Provided records:
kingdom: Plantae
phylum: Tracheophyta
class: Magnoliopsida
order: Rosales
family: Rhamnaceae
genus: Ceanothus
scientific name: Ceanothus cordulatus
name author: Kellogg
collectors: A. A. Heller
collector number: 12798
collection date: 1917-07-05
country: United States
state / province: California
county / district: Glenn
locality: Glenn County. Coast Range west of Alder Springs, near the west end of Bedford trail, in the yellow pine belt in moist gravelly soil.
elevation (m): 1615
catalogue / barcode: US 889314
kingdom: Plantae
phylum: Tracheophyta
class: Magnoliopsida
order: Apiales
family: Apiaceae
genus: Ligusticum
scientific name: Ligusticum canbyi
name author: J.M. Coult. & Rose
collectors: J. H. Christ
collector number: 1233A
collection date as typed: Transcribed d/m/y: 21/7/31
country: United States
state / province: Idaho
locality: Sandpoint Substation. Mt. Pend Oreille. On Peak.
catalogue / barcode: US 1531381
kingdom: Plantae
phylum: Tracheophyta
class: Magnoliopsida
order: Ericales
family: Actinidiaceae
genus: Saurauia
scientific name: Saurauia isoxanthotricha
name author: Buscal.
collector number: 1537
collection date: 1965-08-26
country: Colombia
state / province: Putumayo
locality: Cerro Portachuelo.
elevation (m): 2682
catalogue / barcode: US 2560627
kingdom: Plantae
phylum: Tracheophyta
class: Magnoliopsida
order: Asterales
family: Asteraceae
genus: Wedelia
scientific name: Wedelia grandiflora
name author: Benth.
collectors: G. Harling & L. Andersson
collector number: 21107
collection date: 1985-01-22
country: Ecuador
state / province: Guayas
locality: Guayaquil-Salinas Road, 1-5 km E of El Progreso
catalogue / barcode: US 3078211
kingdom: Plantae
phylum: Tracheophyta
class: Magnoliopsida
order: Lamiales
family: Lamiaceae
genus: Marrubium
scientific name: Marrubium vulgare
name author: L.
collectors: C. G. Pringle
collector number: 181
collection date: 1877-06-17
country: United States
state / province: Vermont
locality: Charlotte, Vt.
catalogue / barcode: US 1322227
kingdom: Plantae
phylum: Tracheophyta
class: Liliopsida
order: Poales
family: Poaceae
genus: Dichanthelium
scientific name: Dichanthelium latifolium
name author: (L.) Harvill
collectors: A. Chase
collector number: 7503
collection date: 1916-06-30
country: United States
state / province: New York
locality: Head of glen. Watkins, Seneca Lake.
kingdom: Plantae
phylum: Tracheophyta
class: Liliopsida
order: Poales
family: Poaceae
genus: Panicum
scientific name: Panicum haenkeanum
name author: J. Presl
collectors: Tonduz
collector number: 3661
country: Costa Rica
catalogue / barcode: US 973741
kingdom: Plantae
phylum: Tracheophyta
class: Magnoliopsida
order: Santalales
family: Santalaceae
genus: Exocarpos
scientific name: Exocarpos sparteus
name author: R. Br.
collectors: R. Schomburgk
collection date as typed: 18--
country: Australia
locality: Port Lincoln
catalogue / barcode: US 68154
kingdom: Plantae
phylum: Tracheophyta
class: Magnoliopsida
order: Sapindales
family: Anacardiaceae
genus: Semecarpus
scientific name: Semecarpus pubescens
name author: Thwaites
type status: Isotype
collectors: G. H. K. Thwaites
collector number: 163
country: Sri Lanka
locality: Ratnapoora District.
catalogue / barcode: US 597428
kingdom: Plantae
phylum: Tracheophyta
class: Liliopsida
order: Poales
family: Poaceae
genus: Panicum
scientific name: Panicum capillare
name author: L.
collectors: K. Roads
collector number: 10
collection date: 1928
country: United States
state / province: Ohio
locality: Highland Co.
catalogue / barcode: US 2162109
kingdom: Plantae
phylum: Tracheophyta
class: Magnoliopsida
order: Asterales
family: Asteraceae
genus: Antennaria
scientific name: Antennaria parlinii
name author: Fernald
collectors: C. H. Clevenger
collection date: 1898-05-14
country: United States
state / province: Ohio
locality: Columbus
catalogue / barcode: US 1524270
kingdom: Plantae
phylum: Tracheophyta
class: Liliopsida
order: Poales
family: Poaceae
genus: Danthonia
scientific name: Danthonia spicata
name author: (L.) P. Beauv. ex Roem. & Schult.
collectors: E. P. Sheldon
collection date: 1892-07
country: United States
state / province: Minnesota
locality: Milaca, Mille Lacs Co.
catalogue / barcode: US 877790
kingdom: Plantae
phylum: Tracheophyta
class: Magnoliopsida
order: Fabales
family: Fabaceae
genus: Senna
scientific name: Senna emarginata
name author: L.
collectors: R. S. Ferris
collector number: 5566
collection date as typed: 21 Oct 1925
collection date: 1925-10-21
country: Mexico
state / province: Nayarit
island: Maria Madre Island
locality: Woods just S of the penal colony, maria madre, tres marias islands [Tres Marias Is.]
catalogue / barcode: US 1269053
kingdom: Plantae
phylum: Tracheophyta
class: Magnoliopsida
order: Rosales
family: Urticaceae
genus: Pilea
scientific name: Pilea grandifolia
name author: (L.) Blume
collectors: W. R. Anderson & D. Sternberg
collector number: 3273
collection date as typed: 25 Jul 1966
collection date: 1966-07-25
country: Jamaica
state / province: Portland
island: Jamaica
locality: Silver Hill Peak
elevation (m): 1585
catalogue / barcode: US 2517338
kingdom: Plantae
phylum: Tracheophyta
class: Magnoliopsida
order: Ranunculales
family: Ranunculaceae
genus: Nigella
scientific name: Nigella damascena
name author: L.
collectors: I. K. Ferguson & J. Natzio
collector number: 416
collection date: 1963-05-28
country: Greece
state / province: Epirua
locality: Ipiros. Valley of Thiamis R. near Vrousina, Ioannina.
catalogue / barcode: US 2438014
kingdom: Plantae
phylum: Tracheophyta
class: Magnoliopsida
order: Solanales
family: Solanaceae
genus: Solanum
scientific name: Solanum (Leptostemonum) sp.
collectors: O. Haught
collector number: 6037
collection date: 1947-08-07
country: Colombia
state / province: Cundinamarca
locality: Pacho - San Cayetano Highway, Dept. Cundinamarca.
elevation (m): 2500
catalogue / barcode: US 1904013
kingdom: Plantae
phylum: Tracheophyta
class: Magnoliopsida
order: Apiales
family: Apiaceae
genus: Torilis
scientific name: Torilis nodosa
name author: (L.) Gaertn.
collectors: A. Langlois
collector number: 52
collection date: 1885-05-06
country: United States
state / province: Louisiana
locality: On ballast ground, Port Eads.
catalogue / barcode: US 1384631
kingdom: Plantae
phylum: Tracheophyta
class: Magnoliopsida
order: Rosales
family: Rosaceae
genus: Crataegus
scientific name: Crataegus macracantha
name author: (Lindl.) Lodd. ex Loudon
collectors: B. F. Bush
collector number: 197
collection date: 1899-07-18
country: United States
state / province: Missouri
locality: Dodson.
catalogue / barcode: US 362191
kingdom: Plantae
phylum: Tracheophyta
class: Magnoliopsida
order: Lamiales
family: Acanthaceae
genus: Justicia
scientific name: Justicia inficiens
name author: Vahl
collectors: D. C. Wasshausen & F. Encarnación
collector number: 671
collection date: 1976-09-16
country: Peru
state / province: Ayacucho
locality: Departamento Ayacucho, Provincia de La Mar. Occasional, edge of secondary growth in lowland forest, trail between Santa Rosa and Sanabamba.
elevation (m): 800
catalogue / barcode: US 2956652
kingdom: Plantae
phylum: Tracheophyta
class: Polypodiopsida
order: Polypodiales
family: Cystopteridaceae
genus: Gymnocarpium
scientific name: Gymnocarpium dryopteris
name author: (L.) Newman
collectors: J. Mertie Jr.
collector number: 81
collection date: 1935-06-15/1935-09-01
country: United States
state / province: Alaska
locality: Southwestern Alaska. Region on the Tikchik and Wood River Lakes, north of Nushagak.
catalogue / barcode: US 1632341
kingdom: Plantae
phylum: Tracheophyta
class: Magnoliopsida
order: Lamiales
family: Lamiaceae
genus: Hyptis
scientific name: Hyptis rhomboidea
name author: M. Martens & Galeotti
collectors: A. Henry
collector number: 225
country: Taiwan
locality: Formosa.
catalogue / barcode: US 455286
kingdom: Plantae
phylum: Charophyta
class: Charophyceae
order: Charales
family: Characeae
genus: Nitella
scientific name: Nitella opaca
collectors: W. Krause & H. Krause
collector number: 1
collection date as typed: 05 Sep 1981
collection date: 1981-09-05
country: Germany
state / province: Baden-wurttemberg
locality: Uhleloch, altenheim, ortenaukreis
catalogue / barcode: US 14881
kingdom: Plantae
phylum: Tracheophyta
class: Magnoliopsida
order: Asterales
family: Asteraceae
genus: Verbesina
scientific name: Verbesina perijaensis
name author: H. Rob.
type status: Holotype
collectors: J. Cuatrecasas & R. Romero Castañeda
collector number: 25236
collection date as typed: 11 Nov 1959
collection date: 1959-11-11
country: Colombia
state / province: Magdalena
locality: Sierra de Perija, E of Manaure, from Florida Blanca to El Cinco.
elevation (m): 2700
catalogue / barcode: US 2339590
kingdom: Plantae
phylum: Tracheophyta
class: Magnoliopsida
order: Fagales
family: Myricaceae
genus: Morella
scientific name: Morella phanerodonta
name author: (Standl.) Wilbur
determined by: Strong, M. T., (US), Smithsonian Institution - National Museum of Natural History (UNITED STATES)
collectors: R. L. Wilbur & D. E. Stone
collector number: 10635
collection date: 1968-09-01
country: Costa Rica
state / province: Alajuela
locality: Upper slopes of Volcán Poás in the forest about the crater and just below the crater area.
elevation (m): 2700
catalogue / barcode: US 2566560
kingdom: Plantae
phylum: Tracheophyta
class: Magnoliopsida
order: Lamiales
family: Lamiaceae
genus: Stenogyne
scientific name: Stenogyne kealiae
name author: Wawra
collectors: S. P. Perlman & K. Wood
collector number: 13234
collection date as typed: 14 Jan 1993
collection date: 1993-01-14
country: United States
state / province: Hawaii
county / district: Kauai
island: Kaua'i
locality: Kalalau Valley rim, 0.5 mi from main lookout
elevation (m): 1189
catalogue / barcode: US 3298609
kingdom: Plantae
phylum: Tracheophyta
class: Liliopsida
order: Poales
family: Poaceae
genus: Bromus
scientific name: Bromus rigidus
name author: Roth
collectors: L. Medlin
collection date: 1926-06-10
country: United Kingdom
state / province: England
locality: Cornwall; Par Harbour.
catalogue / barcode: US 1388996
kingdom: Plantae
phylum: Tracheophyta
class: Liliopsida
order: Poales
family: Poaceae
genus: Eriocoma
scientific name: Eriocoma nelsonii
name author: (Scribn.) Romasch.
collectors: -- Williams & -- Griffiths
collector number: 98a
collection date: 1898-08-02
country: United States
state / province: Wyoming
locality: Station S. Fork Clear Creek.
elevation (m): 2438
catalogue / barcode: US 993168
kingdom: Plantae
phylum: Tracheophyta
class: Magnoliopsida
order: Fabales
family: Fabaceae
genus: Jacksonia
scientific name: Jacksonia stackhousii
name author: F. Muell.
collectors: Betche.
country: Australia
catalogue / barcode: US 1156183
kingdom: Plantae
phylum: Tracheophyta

Exercise description:
Can you write out the lines above word for word, starting at the line that contains "catalogue / barcode: US 2956652" and ending at the line that contains "genus: Hyptis", with both of those lines included?

Solved exercise:
catalogue / barcode: US 2956652
kingdom: Plantae
phylum: Tracheophyta
class: Polypodiopsida
order: Polypodiales
family: Cystopteridaceae
genus: Gymnocarpium
scientific name: Gymnocarpium dryopteris
name author: (L.) Newman
collectors: J. Mertie Jr.
collector number: 81
collection date: 1935-06-15/1935-09-01
country: United States
state / province: Alaska
locality: Southwestern Alaska. Region on the Tikchik and Wood River Lakes, north of Nushagak.
catalogue / barcode: US 1632341
kingdom: Plantae
phylum: Tracheophyta
class: Magnoliopsida
order: Lamiales
family: Lamiaceae
genus: Hyptis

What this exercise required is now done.